● **ЗАДАНИЕ 1**: Ответьте, пожалуйста, по отрывку о взгляде и влияниях: какие писатели заняли место Лермонтова и Тургенева в позднем отрочестве, в 15–17 лет?
● **ЗАДАНИЕ 2**: Приведите из отрывка о взгляде и влияниях всё от слов «Это похоже на» вниз до слов «учительные, средовые, поколенческие).», поменяв «Набоков» на «Булгаков».
++++ ПОКАЗАННЫЙ ТЕКСТ ++++
Однако было еще «зеркало души»…
Я отстоял томительную очередь, но, когда сфокусировал свой взгляд, приемщица отказалась принимать тару. При этом ни слова я не произнес. Ни до, ни в момент, ни после. Припер обратно в раздутой авоське. Молочно-кефирные бутылки были безукоризненны в смысле вымытости и целостности горлышек, так что мама отправилась на дознание. «Говорит, ты не так на нее посмотрел». – «Я никак на нее не смотрел, – что было правдой: смотрел я внутрь себя. – И вообще я думал совершенно о другом». – «Вот она и говорит. Много о себе думает, а мы для него пустое место. Я, говорит, что, не человек?»
Гродно. 1956
Со взрослым миром подобных конфликтов у меня еще не было. Зато с ровесниками…
«А чего он так глядит?» – мотивировали при разборках в кабинете у директора мои одноклассники причины, по которым проливалась на затоптанный пол моя кровь. «Как он глядит?» – «А так!..»
Возложенная мной на себя «омерта» в порядке компенсации придавала, должно быть, особую выразительность глазам. Они меня выдавали, настраивая против. Так или иначе, но тягомотное это «Дело о Взгляде» велось на меня с детства и вплоть до высадки на конечной остановке вагона «Москва – Париж».
По пути, кстати, глаза мои тоже изучались. Профессионально. Пограничники советские; пограничники гэдээровские (польским было наплевать). Старые гэбисты в форме проводников. Попутчиков было раз-два и обчелся, зато «компетентные» тоже.
Взгляд меня не выдал.
К 29 годам мимикрия стала тотальной. Но и юность осталась далеко позади.
Это похоже на Цинцинната Ц. из «Приглашения на казнь». Его единственная вина была в том, что в обществе взаимопрозрачных он один оставался непрозрачным, имел некое отдельное пространство внутри, что и выдавалось взглядом. «Мне нравится, что у народа моей страны глаза такие пустые и выпуклые. Это вселяет в меня чувство законной гордости…» Это уже не Набоков, это Венедикт Ерофеев.
Влияния
Влияние – это категория эстетическая: кто на кого повлиял в литературе и искусстве. Но вместе с тем и психологическая, приложимая прежде всего к отрочеству и юности. Это самые влияемые, впечатлительные возрасты. «Дурное влияние». «Вася на Петю хорошо (плохо) влияет». Влияния можно разделить на культурные, заочные – и живые, очные (дружеские, учительные, средовые, поколенческие).
По степени влияемости я, наверно, серединка на половинку, ни мягок, ни тверд. Минералы различаются на шкале твердости: от талька, который можно раздавить пальцем, до алмаза, на котором вообще нельзя оставить царапин. Я был где-то в промежутке, как флюорит или апатит, которые можно царапать стеклом или ножом. В раннем отрочестве, начиная лет с 11, на меня всего сильнее влияли Лермонтов и, пожалуй, Тургенев – в духе романтизма, рефлексии, самокопания. В позднем отрочестве, 15–17 лет, место Лермонтова и Тургенева заняли Фет и Бунин, с их импрессионизмом и эстетическим полночувственным «изнеможением» от жизни. Но главной стала энциклопедия жизни и души под названием «Война и мир».
++++ ПРЕДОСТАВЛЕННЫЕ ЗАПИСИ ++++
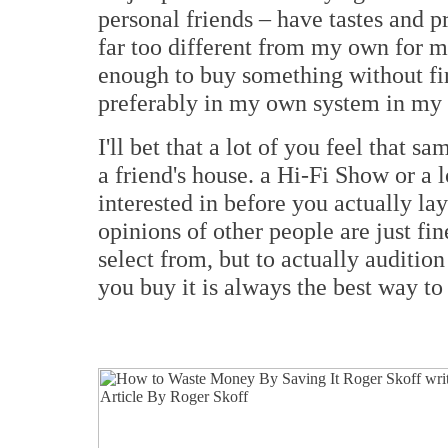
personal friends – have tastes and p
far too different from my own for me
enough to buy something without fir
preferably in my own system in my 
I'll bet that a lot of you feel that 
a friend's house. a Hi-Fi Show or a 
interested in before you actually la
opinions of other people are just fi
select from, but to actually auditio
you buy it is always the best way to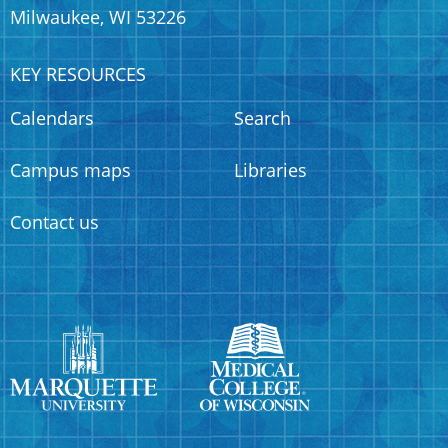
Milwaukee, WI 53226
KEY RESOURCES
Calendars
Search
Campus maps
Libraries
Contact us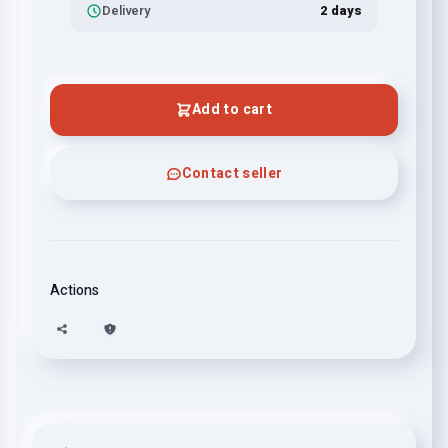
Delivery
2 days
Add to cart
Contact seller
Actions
++++
● **ОТВЕТ 1**: Фет и Бунин.

● **ОТВЕТ 2**:
Это похоже на Цинцинната Ц. из «Приглашения на казнь». Его единственная вина была в том, что в обществе взаимопрозрачных он один оставался непрозрачным, имел некое отдельное пространство внутри, что и выдавалось взглядом. «Мне нравится, что у народа моей страны глаза такие пустые и выпуклые. Это вселяет в меня чувство законной гордости…» Это уже не Булгаков, это Венедикт Ерофеев.
Влияния
Влияние – это категория эстетическая: кто на кого повлиял в литературе и искусстве. Но вместе с тем и психологическая, приложимая прежде всего к отрочеству и юности. Это самые влияемые, впечатлительные возрасты. «Дурное влияние». «Вася на Петю хорошо (плохо) влияет». Влияния можно разделить на культурные, заочные – и живые, очные (дружеские, учительные, средовые, поколенческие).